Pourtant, en pratique, et que ce soit pour la Convention citoyenne pour le climat (CCC), la sortie des néonicotinoïdes et du glyphosate ou la protection de la biodiversité, nombre des engagements adoptés par le président de la République sont restés lettre morte.
C’est précisément sur ce sujet que se sont concentrées la plupart des attaques à l’endroit de l’exécutif. Le plus souvent, elles soulignent justement que la trajectoire française en matière de réduction des émissions de GES n’est pas satisfaisante. Pour en juger, il faut se tourner vers la SNBC, véritable calendrier national adopté par le gouvernement à la suite de l’Accord de Paris et révisé depuis. Celle-ci devait défendre trois objectifs : l’atteinte de la neutralité carbone à l’horizon 2050, la réduction des émissions de 40 % en 2030 par rapport à 1990 et le respect des "budgets carbone", ces plafonds d’émission fixés sur des périodes successives. Pourtant, dès le premier budget couvrant la période 2015-2018, la France s’est montrée incapable de respecter ses engagements. L’État français a d’ailleurs été condamné par le tribunal administratif de Paris pour "non-respect des engagements de la France dans la lutte contre les émissions de gaz à effet de serre" à la suite d’une plainte déposée par quatre associations en mars 2019. Une nouvelle décision avait par la suite enjoint l’État à "réparer" les manquements à ses engagements climatiques. Si la situation semble s’améliorer depuis 2019, c’est en partie le résultat d’une baisse des ambitions françaises en matière climatique, le budget carbone ayant été revu à la baisse pour tabler sur une diminution des émissions de 1,5 % par an jusqu’en 2025, puis de 3,2 % par an jusqu’en 2030. Une victoire en trompe-l'œil.

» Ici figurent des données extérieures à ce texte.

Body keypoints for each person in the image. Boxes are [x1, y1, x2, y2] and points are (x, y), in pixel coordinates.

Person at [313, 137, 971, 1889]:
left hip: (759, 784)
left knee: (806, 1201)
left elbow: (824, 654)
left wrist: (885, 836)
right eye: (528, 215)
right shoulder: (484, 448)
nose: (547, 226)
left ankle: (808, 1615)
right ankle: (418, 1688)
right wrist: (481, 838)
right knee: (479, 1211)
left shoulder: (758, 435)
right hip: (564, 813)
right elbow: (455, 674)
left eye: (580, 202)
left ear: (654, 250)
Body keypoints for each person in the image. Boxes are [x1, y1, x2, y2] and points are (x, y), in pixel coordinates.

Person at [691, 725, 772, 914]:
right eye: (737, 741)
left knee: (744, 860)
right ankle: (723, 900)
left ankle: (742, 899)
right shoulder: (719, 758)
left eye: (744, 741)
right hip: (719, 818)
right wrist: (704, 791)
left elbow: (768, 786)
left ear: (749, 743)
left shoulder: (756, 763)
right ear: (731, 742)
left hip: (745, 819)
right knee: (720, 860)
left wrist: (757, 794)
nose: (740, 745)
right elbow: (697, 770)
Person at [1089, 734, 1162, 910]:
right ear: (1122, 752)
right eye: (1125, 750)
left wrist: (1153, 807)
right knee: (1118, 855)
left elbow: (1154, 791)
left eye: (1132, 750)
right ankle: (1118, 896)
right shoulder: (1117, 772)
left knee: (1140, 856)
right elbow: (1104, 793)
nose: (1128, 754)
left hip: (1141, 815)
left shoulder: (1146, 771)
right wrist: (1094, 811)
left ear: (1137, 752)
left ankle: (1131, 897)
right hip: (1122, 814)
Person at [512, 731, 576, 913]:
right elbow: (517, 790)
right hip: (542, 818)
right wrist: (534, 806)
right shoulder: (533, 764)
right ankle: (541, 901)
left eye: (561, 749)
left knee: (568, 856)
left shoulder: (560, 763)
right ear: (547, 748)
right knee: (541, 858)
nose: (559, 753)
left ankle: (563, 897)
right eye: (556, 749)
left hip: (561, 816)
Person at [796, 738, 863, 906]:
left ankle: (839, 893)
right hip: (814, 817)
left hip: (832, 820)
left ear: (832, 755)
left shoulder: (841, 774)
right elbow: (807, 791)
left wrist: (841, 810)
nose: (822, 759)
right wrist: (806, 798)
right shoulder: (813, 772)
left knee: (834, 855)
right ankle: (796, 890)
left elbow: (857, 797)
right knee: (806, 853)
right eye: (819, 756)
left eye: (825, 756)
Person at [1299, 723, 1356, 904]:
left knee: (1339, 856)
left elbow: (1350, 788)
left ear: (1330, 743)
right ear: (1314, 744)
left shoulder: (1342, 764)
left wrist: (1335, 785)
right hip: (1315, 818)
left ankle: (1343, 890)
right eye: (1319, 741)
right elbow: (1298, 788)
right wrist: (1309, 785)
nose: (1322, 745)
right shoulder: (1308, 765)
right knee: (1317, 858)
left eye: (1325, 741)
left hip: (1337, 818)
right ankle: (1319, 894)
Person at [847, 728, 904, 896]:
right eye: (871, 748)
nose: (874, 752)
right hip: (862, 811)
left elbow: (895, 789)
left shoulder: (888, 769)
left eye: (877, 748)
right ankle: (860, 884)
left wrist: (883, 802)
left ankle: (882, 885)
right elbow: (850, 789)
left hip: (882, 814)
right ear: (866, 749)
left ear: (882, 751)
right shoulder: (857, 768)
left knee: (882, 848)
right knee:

L’électricité, nerf de la campagne
Que reste-t-il donc des ambitions de début de mandat ? À en juger par le traitement du sujet environnemental par le président de la République tout au long du premier tour de la campagne présidentielle, pas grand chose. Tout au plus, Emmanuel Macron s’est attaché à concentrer ses propos sur la question énergétique, certes cruciale mais loin d’être exhaustive. À ce titre, et pour comprendre en détail les velléités du candidat, il importe de se référer au "discours de Belfort", prononcé au mois de février 2022, au cours duquel il annonçait vouloir construire un total de 6 nouveaux EPR deuxième génération d’ici à 2035 et étudier la construction de 8 autres avant 2050. Ambitieuse, cette "renaissance" du nucléaire civil coûterait, selon l’opération de chiffrage des programmes menée par l’Institut Montaigne, quelque 2 milliards d’euros par an d’ici à 2050.
En outre, le projet du président de la République fait la part belle à l’éolien en mer, avec la construction de 50 parcs d’ici à 2050, et au solaire, dont la puissance devrait être multipliée par dix à la même date. Cela pourrait ne pas suffire, et ces objectifs apparaissent du reste présomptueux au regard du retard pris par la France en matière de développement des énergies renouvelables : en 2020, la France était le seul pays de l’Union européenne (UE) à avoir manqué son objectif, certes ambitieux, de déploiement de ces énergies. Dans le programme du candidat, l’éolien terrestre est, quant à lui, sacrifié sur l’autel de l’acceptabilité sociale, et ce en dépit de son intérêt économique et environnemental. Le projet énergétique présenté par le candidat Macron reste globalement cohérent avec les scénarios formulés par le gestionnaire RTE. Pourtant, il comporte un point faible de taille : l’absence presque totale de référence faite au concept de sobriété. Le président de la République est, depuis longtemps, farouchement opposé à cette idée, qu’il a déjà apparenté de façon trompeuse à un idéal de "société Amish" par le passé. Depuis plusieurs mois, ce concept est d’ailleurs dévoyé et politisé, les candidats à droite de l’échiquier politique préférant le bouder au profit de références aux ruptures technologiques à venir. Reste que le dernier rapport du GIEC invoque l’absolue nécessité d’actionner ce levier clé si nous souhaitons atteindre nos objectifs de réduction rapide des émissions de GES. Emmanuel Macron semble l’avoir compris tardivement à en juger par son discours prononcé à Marseille le samedi 16 avril. En tout cas, il y a tout intérêt s’il souhaite séduire l’électorat jeune, pour qui la question environnementale importe énormément et qui a largement plébiscité la candidature de Jean-Luc Mélenchon la semaine passée.